Rien n’est plus vrai ni plus juste que ce que vous me mandez sur l’Encyclopédie. Il est certain que plusieurs de nos travailleurs y ont mis bien des choses inutiles, et quelquefois de la déclamation ; mais il est encore plus certain que je n’ai pas été le maître que cela fut autrement. Je me flatte qu’on ne jugera pas de même de ce que plusieurs de nos auteurs et moi avons fourni pour cet ouvrage, qui vraisemblablement demeurera à la postérité comme un monument de ce que nous avons voulu et de ce que nous n’avons pu faire.

Oui, vraiment, votre disciple a repris Breslau[1], avec une armée tout entière qui était dedans, et des magasins de toute espèce. On dit même aujourd’hui que Schweidnitz s’est rendu le 30[2]. Ainsi voilà les Autrichiens hors de Silésie, et sans armée. J’ai bien peur que nous autres Français nous ne soyons aussi bientôt sans armée et sur le Rhin. Que je suis fâché que le plus grand prince de notre siècle ait contristé celui qui était si digne d’écrire son histoire ! Pour moi, comme Français et comme philosophe, je ne puis que m’afïliger de ses succès. Nos Parisiens ont aujourd’hui la tête tournée du roi de Prusse. Il y a cinq mois qu’ils le traînaient dans la boue ; et voilà les gens dont on ambitionne le suffrage !

Je n’ai point de nouvelles de notre hèrétique de Prades ; mais j’ai peine à croire, comme vous, qu’il ait trahi son bienfaiteur. Voilà un long bavardage, mon cher philosophe ; mais je cesse de vous ennuyer en vous embrassant de tout mon cœur.


3522. — À M.  DIDEROT.

Est-il bien vrai, monsieur, que tandis que vous rendez service au genre humain, et que vous l’éclairez, ceux qui se croient nés pour l’aveugler aient la permission de faire un libelle périodique[3] contre vous et contre ceux qui pensent comme vous ? Quoi ! on permet aux Garasses d’insulter les Varrons et les Plines !
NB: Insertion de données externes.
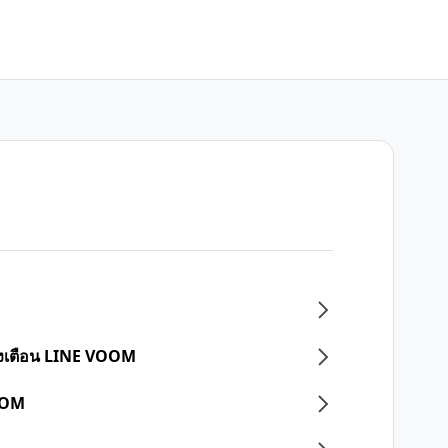
แจ้งเตือน LINE VOOM
OOM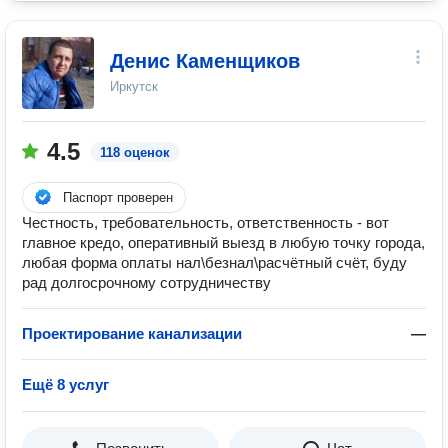
Денис Каменщиков
Иркутск
4.5
118 оценок
Паспорт проверен
Честность, требовательность, ответственность - вот
главное кредо, оперативный выезд в любую точку города,
любая форма оплаты нал\безнал\расчётный счёт, буду
рад долгосрочному сотрудничеству
Проектирование канализации
—
Ещё 8 услуг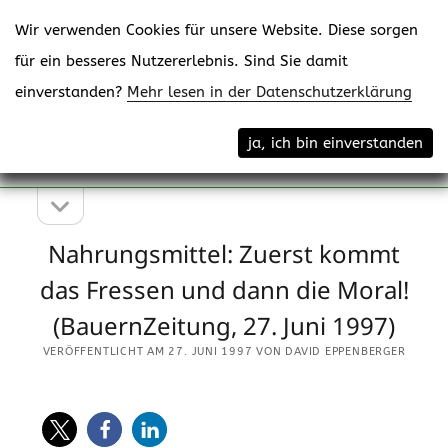
Wir verwenden Cookies für unsere Website. Diese sorgen
für ein besseres Nutzererlebnis. Sind Sie damit
einverstanden?
Mehr lesen in der Datenschutzerklärung
Menü
eppenberger-media gmbh
ja, ich bin einverstanden
öffne
Content Creating
Seitenleiste
Seitenleiste
öffnen
Nahrungsmittel: Zuerst kommt
das Fressen und dann die Moral!
(BauernZeitung, 27. Juni 1997)
VERÖFFENTLICHT AM 27. JUNI 1997 VON DAVID EPPENBERGER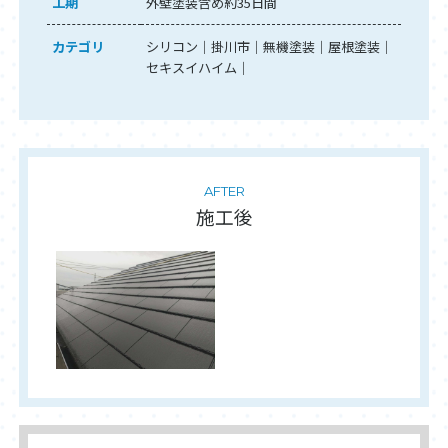
工期
外壁塗装含め約35日間
カテゴリ
シリコン
掛川市
無機塗装
屋根塗装
セキスイハイム
AFTER
施工後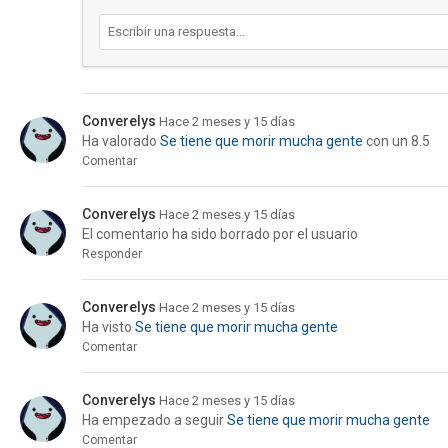
Converelys
Hace 2 meses y 15 días
Ha valorado
Se tiene que morir mucha gente
con un 8.5
Comentar
Converelys
Hace 2 meses y 15 días
El comentario ha sido borrado por el usuario
Responder
Converelys
Hace 2 meses y 15 días
Ha visto
Se tiene que morir mucha gente
Comentar
Converelys
Hace 2 meses y 15 días
Ha empezado a seguir
Se tiene que morir mucha gente
Comentar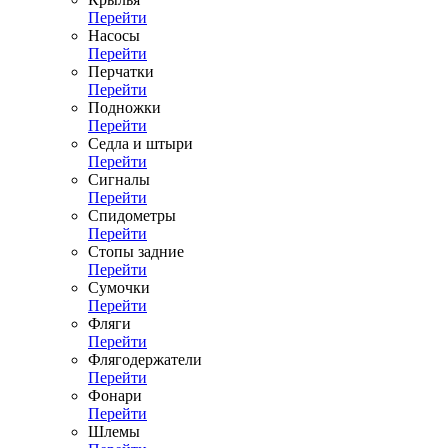
Перейти
Насосы
Перейти
Перчатки
Перейти
Подножки
Перейти
Седла и штыри
Перейти
Сигналы
Перейти
Спидометры
Перейти
Стопы задние
Перейти
Сумочки
Перейти
Фляги
Перейти
Флягодержатели
Перейти
Фонари
Перейти
Шлемы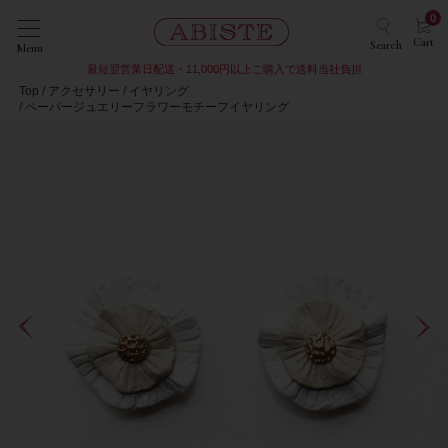
0
Cart
Search
Menu
最短翌営業日配送・11,000円以上ご購入で送料当社負担
Top
アクセサリー
イヤリング
ペーパージュエリーフラワーモチーフイヤリング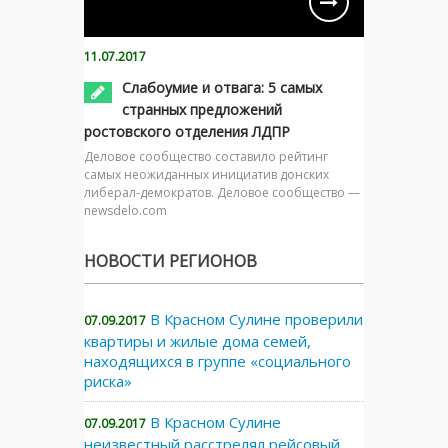
11.07.2017
Слабоумие и отвага: 5 самых
странных предложений
ростовского отделения ЛДПР
Деловое сообщество составило рейтинг
самых неожиданных инициатив донских
либерал-демократов. Деловое сообщество —
newsdelo.com
НОВОСТИ РЕГИОНОВ
В Красном Сулине проверили
07.09.2017
квартиры и жилые дома семей,
находящихся в группе «социального
риска»
В Красном Сулине
07.09.2017
неизвестный расстрелял рейсовый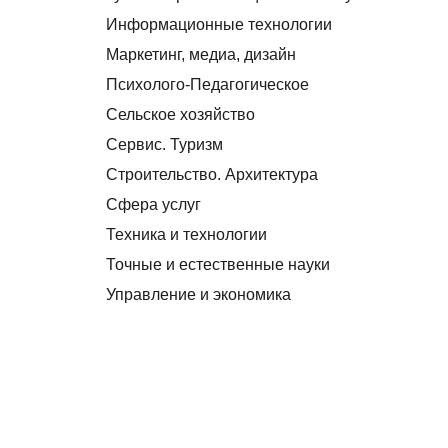
Информационные технологии
Маркетинг, медиа, дизайн
Психолого-Педагогическое
Сельское хозяйство
Сервис. Туризм
Строительство. Архитектура
Сфера услуг
Техника и технологии
Точные и естественные науки
Управление и экономика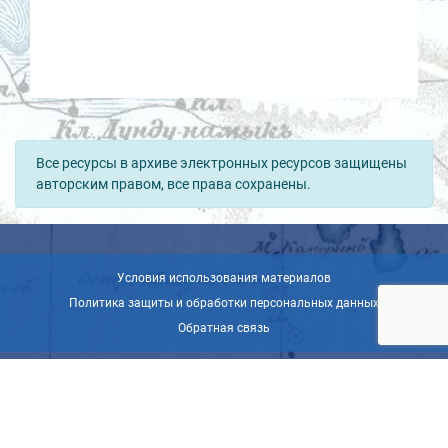
Все ресурсы в архиве электронных ресурсов защищены
авторским правом, все права сохранены.
Условия использования материалов
Политика защиты и обработки персональных данных
Обратная связь
© ВОО «Русское географическое общество», 2013-2026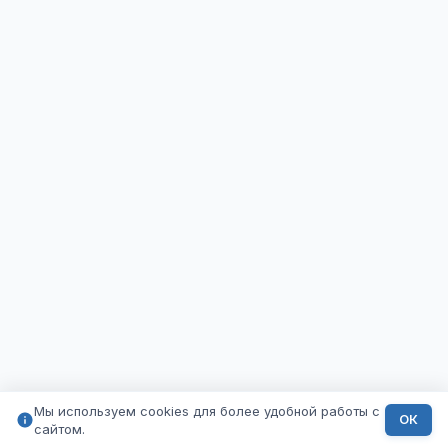
Мы используем cookies для более удобной работы с
ОК
сайтом.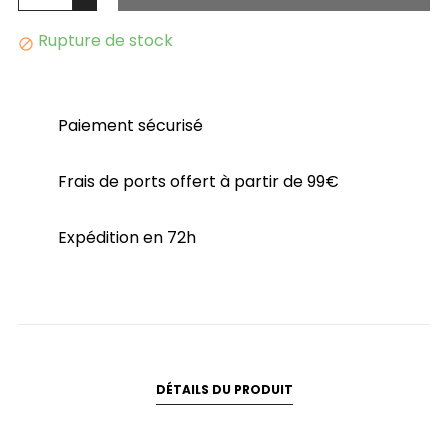
Rupture de stock

Paiement sécurisé
Frais de ports offert à partir de 99€
Expédition en 72h
DÉTAILS DU PRODUIT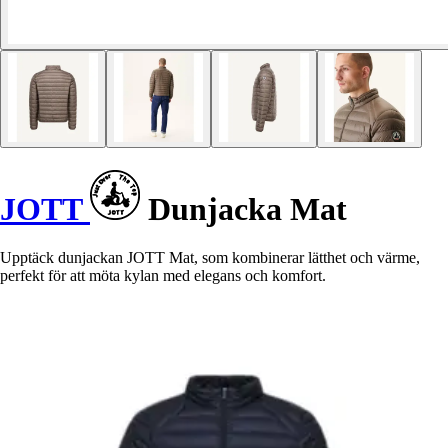
JOTT
Dunjacka Mat
Upptäck dunjackan JOTT Mat, som kombinerar lätthet och värme,
perfekt för att möta kylan med elegans och komfort.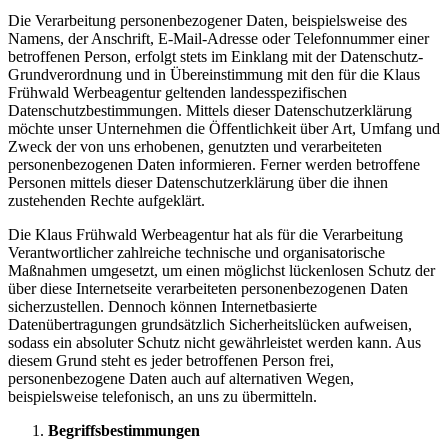
Die Verarbeitung personenbezogener Daten, beispielsweise des
Namens, der Anschrift, E-Mail-Adresse oder Telefonnummer einer
betroffenen Person, erfolgt stets im Einklang mit der Datenschutz-
Grundverordnung und in Übereinstimmung mit den für die Klaus
Frühwald Werbeagentur geltenden landesspezifischen
Datenschutzbestimmungen. Mittels dieser Datenschutzerklärung
möchte unser Unternehmen die Öffentlichkeit über Art, Umfang und
Zweck der von uns erhobenen, genutzten und verarbeiteten
personenbezogenen Daten informieren. Ferner werden betroffene
Personen mittels dieser Datenschutzerklärung über die ihnen
zustehenden Rechte aufgeklärt.
Die Klaus Frühwald Werbeagentur hat als für die Verarbeitung
Verantwortlicher zahlreiche technische und organisatorische
Maßnahmen umgesetzt, um einen möglichst lückenlosen Schutz der
über diese Internetseite verarbeiteten personenbezogenen Daten
sicherzustellen. Dennoch können Internetbasierte
Datenübertragungen grundsätzlich Sicherheitslücken aufweisen,
sodass ein absoluter Schutz nicht gewährleistet werden kann. Aus
diesem Grund steht es jeder betroffenen Person frei,
personenbezogene Daten auch auf alternativen Wegen,
beispielsweise telefonisch, an uns zu übermitteln.
Begriffsbestimmungen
Quelques ministres de Genève ont eu la rage, en dernier lieu, de vouloir justifier l’assassinat juridique de Servet : le magistrat leur a imposé silence ; les plus sages ministres ont rougi pour leurs confrères bafoués ; et il sera permis à je ne sais quels pédants jésuites d’insulter leurs maîtres !

N’êtes-vous pas tenté de déclarer que vous suspendrez l’Encydopédie jusqu’à ce qu’on vous ait fait justice ? Les Guignards ont été pendus, et les nouveaux Garasses devraient être mis au

  1. Voyez la lettre 3508.
  2. Schweidnitz ne fut pris que le 16 mars 1758.
  3. La Religion vengée, etc. ; voyez la lettre 3293.